Selected text below:

As the main analysis requires the calculation of an asymmetry, we now provide a contrived example of how to do this using the nobel prize dataset, we recommed only reading this section after reaching the "Searching for local matter anti-matter differences" section of the main analysis.
First calculate the number of entries in each bin of the 2D histogram and store these values in physics_counts as a 2D array.
xedges and yedges are 1D arrays containing the values of the bin edges along each axis.
In [18]:
physics_counts, xedges, yedges, Image = hist2d(
physicsOnlyDataFrame.Year, physicsOnlyDataFrame.AgeAwarded,
bins=10, range=[(1900, 2010), (20, 100)]
)
colorbar() # Add a colour legend
xlabel('Year Awarded')
ylabel('Age Awarded')
Out[18]:
Repeat the procedure used for physics to get the 2D histgram of age against year awarded for chemistry nobel prizes.
In [19]:
# Make the "chemistryOnlyDataFrame" dataset
chemistryOnlyDataFrame = data.query("(Category == 'chemistry')")
chemistryOnlyDataFrame['AgeAwarded'] = chemistryOnlyDataFrame.Year - chemistryOnlyDataFrame.BirthYear
In [20]:
# Plot the histogram
chemistry_counts, xedges, yedges, Image = hist2d(
chemistryOnlyDataFrame.Year, chemistryOnlyDataFrame.AgeAwarded,
bins=10, range=[(1900, 2010), (20, 100)]
)

End of Selected text.
Records supplied below:

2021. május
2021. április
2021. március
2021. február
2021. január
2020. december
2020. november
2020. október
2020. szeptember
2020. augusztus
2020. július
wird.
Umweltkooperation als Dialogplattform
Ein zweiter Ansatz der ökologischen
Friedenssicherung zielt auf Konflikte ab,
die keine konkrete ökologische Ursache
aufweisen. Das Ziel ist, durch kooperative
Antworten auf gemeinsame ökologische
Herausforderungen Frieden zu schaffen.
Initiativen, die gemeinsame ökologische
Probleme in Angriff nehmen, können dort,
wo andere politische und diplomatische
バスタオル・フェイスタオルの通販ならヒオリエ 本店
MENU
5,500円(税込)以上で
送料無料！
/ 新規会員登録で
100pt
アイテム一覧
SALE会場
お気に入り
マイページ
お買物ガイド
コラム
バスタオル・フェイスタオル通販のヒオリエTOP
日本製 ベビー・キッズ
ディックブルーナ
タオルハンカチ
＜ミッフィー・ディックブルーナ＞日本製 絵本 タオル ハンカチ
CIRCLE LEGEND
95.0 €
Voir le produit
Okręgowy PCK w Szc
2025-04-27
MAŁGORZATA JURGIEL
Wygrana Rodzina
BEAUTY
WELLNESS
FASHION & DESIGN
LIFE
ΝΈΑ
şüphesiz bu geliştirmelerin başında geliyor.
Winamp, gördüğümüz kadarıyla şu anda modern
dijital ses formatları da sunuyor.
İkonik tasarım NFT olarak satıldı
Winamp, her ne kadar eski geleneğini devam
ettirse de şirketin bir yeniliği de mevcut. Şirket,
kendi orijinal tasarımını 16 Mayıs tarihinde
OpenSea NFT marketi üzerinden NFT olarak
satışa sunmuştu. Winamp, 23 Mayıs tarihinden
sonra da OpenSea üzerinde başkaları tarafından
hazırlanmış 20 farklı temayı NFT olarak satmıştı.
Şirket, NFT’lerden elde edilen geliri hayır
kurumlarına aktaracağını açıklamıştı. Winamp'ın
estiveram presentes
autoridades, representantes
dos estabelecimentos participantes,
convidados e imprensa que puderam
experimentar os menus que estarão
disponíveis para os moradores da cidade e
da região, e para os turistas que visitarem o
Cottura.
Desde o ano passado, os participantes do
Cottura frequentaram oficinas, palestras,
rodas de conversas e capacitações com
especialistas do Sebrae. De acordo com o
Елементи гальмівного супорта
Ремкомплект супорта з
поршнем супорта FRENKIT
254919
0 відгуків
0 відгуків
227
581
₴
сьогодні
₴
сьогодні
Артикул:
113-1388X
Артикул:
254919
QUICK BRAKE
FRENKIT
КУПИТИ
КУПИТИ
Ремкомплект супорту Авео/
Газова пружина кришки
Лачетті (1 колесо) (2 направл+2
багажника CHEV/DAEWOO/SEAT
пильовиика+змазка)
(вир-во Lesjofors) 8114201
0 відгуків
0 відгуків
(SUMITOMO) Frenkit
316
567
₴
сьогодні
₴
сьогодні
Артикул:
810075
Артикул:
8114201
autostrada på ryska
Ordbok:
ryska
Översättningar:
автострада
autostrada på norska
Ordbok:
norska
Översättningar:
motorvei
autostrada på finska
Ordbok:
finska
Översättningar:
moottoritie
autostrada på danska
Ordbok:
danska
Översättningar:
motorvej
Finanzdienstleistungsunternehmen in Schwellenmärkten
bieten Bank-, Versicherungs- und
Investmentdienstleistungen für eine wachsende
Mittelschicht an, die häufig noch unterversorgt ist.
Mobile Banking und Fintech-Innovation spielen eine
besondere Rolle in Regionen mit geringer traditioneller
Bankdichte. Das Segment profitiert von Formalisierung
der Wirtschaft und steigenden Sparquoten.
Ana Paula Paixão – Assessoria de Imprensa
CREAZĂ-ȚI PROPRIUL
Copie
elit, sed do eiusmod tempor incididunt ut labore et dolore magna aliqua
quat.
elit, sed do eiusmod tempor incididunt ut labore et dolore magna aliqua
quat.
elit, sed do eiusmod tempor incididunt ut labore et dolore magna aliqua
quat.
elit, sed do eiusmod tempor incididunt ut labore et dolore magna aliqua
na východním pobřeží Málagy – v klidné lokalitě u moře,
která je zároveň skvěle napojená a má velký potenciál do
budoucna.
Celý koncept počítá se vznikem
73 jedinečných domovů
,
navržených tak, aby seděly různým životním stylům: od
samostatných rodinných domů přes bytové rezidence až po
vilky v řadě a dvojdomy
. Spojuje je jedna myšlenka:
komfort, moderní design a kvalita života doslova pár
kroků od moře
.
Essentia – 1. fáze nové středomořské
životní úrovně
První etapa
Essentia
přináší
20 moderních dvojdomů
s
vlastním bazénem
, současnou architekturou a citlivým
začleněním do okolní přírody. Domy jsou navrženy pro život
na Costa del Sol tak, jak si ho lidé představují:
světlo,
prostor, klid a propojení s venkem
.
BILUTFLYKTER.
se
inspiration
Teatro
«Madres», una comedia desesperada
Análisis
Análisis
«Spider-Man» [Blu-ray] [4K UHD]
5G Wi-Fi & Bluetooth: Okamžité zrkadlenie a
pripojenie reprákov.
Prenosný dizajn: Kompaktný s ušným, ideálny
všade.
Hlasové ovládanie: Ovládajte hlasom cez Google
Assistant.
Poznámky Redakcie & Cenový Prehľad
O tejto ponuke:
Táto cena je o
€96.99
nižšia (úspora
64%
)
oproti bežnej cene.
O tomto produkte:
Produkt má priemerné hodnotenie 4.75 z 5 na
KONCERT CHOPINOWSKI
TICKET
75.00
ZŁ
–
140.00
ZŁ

End of Records supplied.

• What to do
1: In the Nobel prize histogram tutorial, what do xedges and yedges hold?
2: Pick up the Nobel prize histogram tutorial from where it stops.

• Exercise responses
1: They are 1D arrays containing the values of the bin edges along each axis.

2:
colorbar() # Add a colour legend
xlabel('Year Awarded')
ylabel('Age Awarded')
Out[20]:
Subtract the chemistry_counts from the physics_counts and normalise by their sum. This is known as an asymmetry.
In [21]:
counts = (physics_counts - chemistry_counts) / (physics_counts + chemistry_counts)
Where there are no nobel prize winners for either subject counts will contain an error value (nan) as the number was divided by zero. Here we replace these error values with 0.
In [22]:
counts[np.isnan(counts)] = 0
Finally plot the asymmetry using the pcolor function. As positive and negative values each have a different meaning we use the seismic colormap, see here for a full list of all available colormaps.
In [23]:
pcolor(xedges, yedges, counts, cmap='seismic')
colorbar()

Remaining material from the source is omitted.